Re: File type nomenclature in 170
Lassi Kortela 31 Jul 2020 16:25 UTC
>>> I very strongly prefer the predicates to returning a magic symbol,
>>
>> [...]
>
> Well, they're officially required POSIX sys/stat.h macros:
> https://pubs.opengroup.org/onlinepubs/9699919799/basedefs/sys_stat.h.html
Those macros are just convenience to test for the various (st_mode &
S_IFMT) values: S_IFBLK, S_IFCHR, S_IFIFO, S_IFREG, S_IFDIR, S_IFLNK,
S_IFSOCK. Those values are required to exist by POSIX as well.
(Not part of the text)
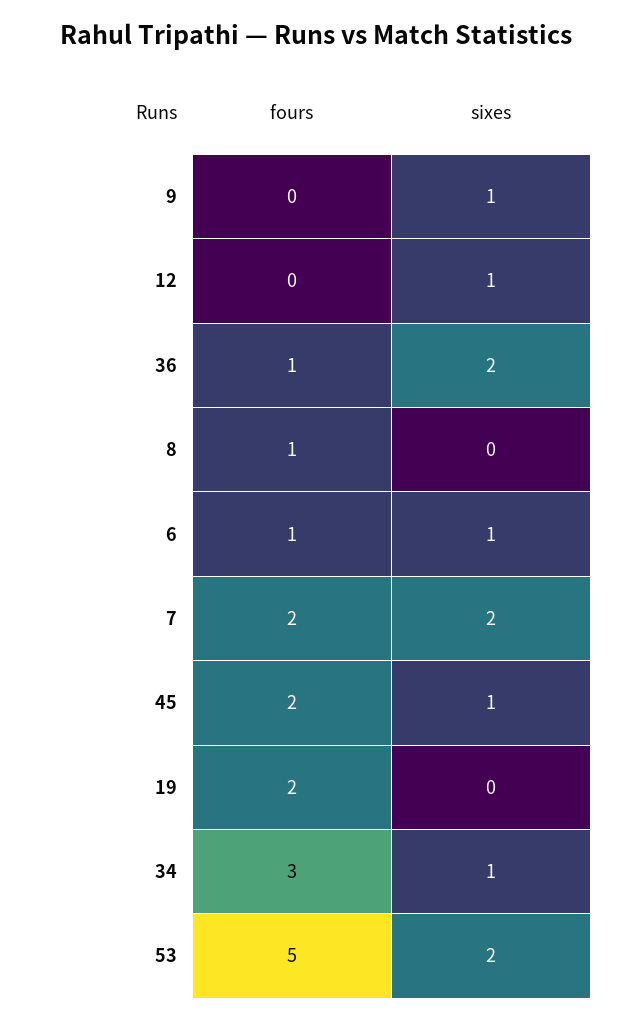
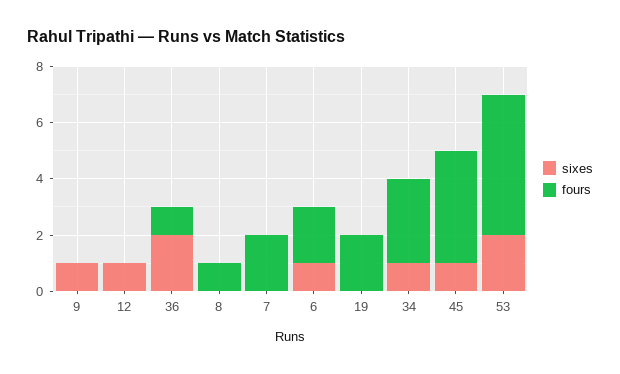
fours, 6: 1 -> 2
sixes, 7: 2 -> 0
fours, 45: 2 -> 4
Hence
from the C point of view it shouldn't make a difference whether
predicates or symbols are used.
>> block and character devices
>
> OpenBSD appears to still maintain the distinction:
>
> 0 brw-r----- 1 root operator 0, 0 Jul 19 2019 wd0a
> 0 crw-r----- 1 root operator 3, 0 Jul 19 2019 rwd0a
>
> Plus several man and FAQ pages did not contradict the above.
>
> I'd be particularly unhappy if we decide to throw it away because
> Linux does things its own way (especially since I anticipate mostly
> abandoning Linux for OpenBSD in a very few years). Back in the UNIX™
> days it could make quite a difference which you used.
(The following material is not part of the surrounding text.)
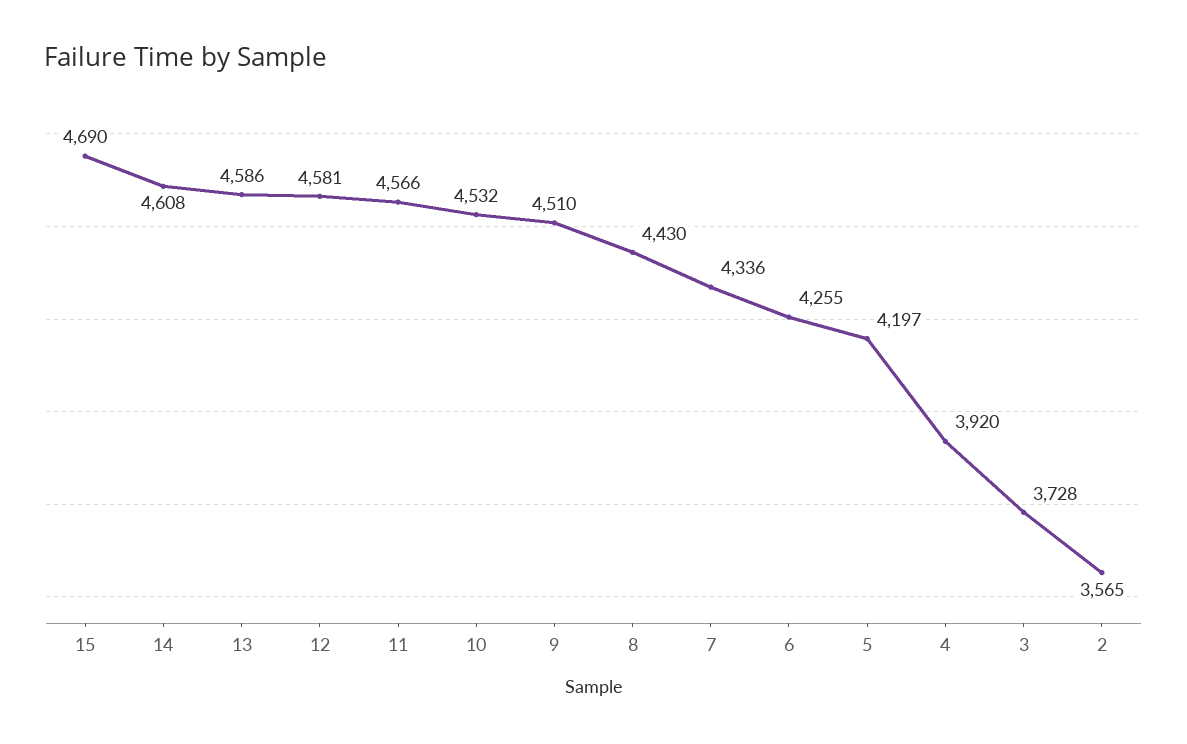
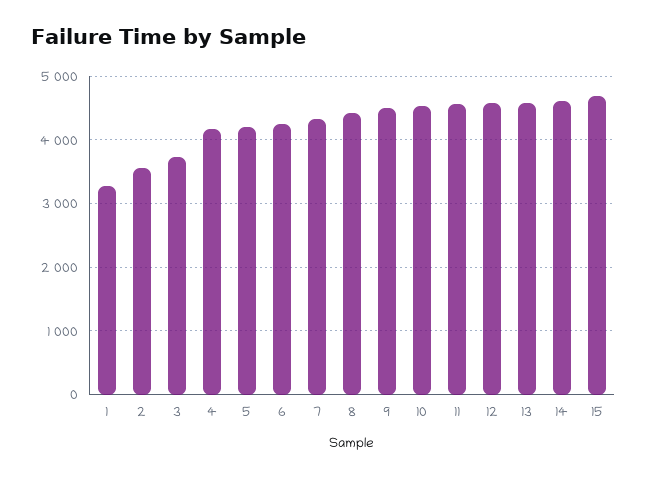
4: 3920 -> 4200
1: none -> 3300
Yes, the technical distinction is still there (and won't go away since
it's enshrined in POSIX). But I can't think of any practical thing that
a modern userland program can do to a block device that it can't do to a
character device (or vice versa).
What you need to know in practice is which device driver a paticular
device node is using: disk, network, terminal, etc. And it varies by OS
whether e.g. a disk is a block or character device. On Linux the only
block devices left seem to be disks; on FreeBSD there are none.